>>>

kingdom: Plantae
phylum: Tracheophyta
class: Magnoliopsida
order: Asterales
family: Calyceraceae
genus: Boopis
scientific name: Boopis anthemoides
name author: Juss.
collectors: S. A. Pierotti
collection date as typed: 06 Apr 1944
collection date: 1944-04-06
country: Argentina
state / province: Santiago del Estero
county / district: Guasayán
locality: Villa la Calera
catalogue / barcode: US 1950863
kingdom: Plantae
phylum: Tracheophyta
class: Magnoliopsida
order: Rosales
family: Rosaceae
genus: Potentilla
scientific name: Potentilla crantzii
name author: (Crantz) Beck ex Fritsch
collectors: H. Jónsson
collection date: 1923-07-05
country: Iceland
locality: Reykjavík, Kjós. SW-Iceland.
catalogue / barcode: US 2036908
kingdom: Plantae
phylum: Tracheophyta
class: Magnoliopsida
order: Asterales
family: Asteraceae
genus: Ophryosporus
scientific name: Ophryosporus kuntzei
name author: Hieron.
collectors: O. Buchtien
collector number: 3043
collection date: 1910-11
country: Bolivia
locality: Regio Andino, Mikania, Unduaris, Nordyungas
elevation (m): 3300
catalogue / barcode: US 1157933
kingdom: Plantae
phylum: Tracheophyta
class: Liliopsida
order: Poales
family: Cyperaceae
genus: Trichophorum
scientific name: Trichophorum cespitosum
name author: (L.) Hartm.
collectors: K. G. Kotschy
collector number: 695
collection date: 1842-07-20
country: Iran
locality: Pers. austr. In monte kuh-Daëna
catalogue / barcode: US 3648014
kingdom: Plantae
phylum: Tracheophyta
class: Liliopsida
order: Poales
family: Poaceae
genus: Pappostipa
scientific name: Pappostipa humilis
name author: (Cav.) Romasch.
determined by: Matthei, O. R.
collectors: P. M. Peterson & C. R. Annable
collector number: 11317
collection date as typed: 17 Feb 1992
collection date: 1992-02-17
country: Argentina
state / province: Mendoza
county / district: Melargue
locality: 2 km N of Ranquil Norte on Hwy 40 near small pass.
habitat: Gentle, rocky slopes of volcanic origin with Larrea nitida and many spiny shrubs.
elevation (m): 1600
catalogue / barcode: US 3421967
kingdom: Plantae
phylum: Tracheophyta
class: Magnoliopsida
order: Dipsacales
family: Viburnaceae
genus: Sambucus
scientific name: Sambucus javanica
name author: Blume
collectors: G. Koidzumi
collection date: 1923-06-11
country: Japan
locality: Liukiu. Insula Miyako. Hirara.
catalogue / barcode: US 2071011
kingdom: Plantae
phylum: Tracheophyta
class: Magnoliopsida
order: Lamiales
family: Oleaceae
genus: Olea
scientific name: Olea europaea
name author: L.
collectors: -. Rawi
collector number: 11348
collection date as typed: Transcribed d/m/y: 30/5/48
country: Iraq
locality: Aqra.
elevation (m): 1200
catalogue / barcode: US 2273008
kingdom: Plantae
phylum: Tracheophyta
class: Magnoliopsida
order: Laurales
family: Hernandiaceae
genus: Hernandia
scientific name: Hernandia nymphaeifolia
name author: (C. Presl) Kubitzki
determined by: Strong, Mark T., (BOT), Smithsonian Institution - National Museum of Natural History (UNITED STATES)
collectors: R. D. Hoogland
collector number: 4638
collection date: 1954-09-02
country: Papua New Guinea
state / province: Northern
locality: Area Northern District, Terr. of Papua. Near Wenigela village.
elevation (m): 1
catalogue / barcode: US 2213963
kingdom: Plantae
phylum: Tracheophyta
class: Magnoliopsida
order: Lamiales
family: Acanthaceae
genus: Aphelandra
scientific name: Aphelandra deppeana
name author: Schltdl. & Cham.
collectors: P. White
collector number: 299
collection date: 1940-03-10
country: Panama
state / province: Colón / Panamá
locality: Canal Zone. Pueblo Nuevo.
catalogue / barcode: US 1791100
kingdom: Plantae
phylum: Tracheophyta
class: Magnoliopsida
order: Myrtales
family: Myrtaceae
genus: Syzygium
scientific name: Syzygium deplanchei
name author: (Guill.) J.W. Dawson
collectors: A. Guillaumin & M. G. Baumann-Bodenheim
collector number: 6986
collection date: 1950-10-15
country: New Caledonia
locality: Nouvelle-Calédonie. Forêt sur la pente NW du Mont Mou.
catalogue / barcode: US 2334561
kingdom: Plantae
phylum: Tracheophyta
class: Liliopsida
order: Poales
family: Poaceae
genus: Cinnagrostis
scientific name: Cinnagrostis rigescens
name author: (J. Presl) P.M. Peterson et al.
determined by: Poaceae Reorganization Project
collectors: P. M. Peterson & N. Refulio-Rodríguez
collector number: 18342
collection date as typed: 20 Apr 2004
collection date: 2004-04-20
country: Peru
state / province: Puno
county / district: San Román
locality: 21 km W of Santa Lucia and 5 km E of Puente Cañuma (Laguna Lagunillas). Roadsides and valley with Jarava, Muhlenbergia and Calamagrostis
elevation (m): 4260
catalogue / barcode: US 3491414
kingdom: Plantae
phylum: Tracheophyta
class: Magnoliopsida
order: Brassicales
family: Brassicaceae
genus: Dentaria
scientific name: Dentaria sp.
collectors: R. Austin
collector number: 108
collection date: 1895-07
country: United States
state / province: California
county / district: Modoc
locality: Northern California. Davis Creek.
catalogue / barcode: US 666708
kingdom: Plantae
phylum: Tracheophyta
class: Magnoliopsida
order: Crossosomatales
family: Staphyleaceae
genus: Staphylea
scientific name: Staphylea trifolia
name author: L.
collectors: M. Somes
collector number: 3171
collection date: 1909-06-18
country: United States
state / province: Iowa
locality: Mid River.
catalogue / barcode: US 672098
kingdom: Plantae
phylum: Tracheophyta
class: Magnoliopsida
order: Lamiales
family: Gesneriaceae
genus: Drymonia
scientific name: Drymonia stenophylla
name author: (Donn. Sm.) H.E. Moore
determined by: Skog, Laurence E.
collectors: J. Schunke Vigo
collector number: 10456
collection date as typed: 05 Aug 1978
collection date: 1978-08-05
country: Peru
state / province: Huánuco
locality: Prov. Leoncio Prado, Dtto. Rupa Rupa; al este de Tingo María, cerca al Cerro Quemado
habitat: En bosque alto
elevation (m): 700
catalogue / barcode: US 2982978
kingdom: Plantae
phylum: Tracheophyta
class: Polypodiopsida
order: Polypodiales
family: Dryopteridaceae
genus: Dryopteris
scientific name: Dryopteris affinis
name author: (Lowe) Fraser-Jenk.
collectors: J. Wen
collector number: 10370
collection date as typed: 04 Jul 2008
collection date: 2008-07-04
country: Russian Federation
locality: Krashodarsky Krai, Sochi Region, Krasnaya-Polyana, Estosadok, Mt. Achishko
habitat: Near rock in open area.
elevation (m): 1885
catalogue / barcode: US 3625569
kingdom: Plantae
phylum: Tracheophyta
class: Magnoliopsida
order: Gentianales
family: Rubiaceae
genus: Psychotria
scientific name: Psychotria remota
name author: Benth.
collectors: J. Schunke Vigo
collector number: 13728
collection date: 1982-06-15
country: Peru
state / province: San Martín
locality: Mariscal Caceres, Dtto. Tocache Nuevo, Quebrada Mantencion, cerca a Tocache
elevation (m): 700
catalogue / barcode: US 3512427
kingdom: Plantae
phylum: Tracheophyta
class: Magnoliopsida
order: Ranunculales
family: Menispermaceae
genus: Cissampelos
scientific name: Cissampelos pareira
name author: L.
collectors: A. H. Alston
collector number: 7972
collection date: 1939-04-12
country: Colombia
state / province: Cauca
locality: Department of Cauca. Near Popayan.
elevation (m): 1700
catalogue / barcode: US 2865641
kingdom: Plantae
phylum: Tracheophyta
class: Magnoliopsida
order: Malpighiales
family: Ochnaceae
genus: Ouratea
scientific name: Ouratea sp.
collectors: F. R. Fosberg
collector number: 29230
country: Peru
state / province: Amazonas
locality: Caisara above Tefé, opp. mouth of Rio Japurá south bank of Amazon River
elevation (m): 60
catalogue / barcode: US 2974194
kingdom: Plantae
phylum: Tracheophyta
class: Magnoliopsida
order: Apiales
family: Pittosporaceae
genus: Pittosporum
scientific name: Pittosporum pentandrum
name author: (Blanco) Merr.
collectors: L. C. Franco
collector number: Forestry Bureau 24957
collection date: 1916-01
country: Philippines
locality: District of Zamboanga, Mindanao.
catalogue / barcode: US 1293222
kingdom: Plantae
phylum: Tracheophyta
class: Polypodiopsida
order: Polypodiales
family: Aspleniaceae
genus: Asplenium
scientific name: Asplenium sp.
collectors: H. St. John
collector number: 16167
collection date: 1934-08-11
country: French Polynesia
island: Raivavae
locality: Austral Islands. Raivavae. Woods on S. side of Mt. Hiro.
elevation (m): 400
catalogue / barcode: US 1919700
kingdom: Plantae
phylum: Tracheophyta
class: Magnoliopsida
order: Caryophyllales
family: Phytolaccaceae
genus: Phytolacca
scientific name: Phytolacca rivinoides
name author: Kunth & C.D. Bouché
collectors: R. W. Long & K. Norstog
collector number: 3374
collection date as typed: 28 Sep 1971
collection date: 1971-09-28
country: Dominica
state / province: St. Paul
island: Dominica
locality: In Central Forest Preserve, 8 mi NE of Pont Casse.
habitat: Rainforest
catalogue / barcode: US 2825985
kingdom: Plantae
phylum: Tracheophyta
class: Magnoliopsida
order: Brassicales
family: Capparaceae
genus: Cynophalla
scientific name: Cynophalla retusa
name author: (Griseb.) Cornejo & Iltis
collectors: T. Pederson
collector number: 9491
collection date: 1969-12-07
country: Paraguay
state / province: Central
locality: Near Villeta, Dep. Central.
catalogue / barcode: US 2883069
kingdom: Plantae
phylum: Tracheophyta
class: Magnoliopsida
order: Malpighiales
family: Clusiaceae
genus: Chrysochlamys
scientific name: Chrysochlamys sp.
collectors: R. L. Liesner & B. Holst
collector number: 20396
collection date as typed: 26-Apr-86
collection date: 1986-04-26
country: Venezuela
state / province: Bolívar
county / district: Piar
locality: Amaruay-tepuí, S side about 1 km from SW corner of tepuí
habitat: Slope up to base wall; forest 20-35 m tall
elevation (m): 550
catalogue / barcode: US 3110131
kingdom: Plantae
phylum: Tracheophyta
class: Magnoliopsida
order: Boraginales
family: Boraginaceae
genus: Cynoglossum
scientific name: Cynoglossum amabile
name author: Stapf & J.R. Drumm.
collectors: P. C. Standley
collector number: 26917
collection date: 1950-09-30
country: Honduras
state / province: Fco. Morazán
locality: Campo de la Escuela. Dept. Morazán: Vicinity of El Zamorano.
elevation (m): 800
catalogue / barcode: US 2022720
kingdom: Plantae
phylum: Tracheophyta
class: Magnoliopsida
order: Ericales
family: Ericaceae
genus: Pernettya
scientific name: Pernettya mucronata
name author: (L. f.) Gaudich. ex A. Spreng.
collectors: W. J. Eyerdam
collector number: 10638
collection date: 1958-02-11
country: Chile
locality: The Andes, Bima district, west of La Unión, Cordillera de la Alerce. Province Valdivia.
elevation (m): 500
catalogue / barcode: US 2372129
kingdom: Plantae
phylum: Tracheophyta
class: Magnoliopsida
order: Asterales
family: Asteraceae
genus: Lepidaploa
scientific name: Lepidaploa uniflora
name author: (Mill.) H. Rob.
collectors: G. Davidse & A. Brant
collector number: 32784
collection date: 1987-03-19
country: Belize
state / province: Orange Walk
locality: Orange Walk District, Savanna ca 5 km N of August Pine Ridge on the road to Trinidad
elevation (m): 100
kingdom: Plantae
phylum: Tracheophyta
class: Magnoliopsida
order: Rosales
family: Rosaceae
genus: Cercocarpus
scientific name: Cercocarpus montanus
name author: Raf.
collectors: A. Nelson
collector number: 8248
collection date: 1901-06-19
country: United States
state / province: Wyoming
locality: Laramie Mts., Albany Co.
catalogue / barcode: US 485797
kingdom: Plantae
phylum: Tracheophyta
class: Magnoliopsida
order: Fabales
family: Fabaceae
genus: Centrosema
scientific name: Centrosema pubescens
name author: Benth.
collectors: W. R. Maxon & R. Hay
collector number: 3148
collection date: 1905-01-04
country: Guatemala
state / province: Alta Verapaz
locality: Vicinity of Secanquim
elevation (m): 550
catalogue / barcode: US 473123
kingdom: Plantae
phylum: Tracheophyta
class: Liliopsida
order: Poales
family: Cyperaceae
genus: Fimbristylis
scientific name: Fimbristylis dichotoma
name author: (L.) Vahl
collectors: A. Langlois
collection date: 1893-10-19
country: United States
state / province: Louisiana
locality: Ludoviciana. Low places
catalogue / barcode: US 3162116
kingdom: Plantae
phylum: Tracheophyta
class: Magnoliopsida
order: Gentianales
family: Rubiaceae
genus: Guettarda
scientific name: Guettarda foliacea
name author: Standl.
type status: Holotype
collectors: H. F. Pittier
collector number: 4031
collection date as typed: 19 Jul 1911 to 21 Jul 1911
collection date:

<<<

Update the part of the records that opens with the line containing "locality: Department of Cauca. Near Popayan." and closes with the line containing "scientific name: Ouratea sp." by replacing "elevation (m)" with "altitude (m)", leaving everything else unchanged, and give back only those lines.

> Exercise response:
locality: Department of Cauca. Near Popayan.
altitude (m): 1700
catalogue / barcode: US 2865641
kingdom: Plantae
phylum: Tracheophyta
class: Magnoliopsida
order: Malpighiales
family: Ochnaceae
genus: Ouratea
scientific name: Ouratea sp.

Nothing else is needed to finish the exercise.